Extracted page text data
- - - - - - -

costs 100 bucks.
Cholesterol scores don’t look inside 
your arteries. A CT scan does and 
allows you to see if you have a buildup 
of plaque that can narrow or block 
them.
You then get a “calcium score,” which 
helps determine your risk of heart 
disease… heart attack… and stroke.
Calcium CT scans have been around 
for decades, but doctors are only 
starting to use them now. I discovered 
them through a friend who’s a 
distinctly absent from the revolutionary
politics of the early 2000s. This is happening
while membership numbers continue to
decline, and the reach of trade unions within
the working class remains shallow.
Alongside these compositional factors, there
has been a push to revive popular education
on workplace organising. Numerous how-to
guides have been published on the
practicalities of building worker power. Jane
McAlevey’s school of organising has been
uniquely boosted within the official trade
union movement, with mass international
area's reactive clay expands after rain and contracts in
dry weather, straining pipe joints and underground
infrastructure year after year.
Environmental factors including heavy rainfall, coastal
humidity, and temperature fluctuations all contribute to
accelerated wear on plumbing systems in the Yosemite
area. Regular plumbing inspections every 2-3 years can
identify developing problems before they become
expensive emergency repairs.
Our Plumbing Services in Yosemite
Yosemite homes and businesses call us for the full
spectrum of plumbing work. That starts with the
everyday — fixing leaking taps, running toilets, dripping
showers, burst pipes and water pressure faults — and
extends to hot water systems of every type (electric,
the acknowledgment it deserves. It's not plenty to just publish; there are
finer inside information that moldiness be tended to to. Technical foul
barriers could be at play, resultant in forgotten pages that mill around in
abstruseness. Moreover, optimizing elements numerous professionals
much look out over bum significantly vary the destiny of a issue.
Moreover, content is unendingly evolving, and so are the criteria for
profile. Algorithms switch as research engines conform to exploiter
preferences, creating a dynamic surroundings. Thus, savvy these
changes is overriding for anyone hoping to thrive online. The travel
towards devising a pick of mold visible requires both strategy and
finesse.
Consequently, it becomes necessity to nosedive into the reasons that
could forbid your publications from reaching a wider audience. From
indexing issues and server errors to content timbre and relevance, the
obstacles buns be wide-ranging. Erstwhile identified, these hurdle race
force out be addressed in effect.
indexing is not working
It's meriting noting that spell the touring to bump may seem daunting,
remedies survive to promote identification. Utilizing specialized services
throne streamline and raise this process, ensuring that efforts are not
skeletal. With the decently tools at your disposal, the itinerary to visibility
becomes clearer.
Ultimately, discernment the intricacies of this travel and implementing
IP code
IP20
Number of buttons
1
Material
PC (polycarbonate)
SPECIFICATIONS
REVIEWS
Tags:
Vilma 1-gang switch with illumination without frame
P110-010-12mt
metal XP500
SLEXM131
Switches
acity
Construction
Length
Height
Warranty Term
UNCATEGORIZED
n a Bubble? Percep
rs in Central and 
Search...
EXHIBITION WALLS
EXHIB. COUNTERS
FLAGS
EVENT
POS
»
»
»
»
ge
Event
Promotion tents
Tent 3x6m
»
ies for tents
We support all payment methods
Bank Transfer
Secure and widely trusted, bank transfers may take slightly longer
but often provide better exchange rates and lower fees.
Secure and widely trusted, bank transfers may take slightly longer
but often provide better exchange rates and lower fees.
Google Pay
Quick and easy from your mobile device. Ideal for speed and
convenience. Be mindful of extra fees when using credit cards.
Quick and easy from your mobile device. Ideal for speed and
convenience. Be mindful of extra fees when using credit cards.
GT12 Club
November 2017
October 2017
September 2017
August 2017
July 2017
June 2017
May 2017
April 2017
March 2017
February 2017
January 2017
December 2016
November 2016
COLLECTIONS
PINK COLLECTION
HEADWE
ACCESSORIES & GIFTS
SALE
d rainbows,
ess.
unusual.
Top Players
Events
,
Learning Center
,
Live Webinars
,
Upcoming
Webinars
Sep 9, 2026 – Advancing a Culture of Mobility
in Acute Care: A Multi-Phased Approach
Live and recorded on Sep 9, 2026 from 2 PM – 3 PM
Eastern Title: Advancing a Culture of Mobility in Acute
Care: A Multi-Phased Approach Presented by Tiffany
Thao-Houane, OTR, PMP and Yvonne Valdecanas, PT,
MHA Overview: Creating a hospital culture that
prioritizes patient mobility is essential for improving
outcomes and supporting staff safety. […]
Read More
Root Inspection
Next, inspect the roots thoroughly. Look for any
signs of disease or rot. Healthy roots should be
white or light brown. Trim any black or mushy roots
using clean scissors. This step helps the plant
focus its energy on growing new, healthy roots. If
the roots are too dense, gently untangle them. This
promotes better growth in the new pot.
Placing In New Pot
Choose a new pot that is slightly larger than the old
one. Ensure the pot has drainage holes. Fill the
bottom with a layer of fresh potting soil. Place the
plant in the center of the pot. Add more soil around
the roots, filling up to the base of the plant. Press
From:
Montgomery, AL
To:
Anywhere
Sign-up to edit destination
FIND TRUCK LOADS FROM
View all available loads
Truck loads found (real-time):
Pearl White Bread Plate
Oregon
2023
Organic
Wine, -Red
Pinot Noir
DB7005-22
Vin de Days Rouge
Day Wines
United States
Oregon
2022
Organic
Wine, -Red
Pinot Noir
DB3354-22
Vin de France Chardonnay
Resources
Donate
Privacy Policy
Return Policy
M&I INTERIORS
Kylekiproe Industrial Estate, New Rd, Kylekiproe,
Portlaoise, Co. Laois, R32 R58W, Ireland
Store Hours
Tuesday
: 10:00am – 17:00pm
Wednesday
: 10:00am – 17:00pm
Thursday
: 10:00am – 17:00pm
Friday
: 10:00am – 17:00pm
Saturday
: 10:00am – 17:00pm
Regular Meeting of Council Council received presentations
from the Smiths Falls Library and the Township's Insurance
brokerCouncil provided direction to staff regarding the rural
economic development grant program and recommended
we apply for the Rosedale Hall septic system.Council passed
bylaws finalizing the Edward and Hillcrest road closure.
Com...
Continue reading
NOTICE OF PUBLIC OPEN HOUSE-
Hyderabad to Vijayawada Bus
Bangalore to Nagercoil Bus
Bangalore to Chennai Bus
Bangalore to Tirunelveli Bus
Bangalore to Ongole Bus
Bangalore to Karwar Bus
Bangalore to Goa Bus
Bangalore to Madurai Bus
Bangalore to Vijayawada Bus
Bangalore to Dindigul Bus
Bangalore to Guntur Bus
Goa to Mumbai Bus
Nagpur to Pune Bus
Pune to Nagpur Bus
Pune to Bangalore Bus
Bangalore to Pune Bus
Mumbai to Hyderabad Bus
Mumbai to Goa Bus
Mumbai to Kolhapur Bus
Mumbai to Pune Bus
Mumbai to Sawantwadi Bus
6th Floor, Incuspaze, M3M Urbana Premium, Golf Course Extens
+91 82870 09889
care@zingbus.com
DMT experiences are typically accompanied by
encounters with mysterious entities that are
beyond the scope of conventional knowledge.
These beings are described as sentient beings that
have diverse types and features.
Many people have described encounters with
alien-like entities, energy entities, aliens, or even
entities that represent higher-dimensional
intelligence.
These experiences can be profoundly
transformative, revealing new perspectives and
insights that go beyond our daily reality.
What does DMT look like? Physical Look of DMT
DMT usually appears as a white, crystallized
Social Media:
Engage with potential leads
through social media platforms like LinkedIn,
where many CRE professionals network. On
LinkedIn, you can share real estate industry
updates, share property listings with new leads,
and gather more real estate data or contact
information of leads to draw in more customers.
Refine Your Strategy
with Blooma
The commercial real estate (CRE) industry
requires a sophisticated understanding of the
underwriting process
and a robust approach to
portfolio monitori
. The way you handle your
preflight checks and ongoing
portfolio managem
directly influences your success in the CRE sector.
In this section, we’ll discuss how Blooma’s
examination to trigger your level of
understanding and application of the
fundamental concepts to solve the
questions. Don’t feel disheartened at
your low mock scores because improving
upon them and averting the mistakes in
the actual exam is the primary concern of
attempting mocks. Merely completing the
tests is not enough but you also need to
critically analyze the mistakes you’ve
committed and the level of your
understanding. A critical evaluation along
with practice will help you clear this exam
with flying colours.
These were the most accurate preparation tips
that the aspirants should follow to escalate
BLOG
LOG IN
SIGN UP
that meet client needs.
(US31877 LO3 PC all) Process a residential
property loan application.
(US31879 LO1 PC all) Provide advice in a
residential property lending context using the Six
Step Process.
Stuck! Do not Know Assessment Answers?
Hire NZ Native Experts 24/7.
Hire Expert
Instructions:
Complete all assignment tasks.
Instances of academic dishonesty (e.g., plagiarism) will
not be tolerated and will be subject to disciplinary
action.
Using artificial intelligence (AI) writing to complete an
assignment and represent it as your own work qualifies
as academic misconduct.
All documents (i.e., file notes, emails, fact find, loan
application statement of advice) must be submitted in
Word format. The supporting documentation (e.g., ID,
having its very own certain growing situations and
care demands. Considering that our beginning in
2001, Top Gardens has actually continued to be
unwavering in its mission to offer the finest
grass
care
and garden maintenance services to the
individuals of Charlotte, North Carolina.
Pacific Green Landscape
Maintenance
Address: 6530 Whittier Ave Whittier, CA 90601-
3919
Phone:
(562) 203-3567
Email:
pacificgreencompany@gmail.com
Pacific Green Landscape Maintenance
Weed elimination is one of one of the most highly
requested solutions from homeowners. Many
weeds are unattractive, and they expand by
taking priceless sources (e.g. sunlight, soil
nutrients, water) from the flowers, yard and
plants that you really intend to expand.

- - - - - - -

> _What you are asked to do_
Which lines of the data include the word "academic"? Copy each one.

> _Answer for the task_
Instances of academic dishonesty (e.g., plagiarism) will
as academic misconduct.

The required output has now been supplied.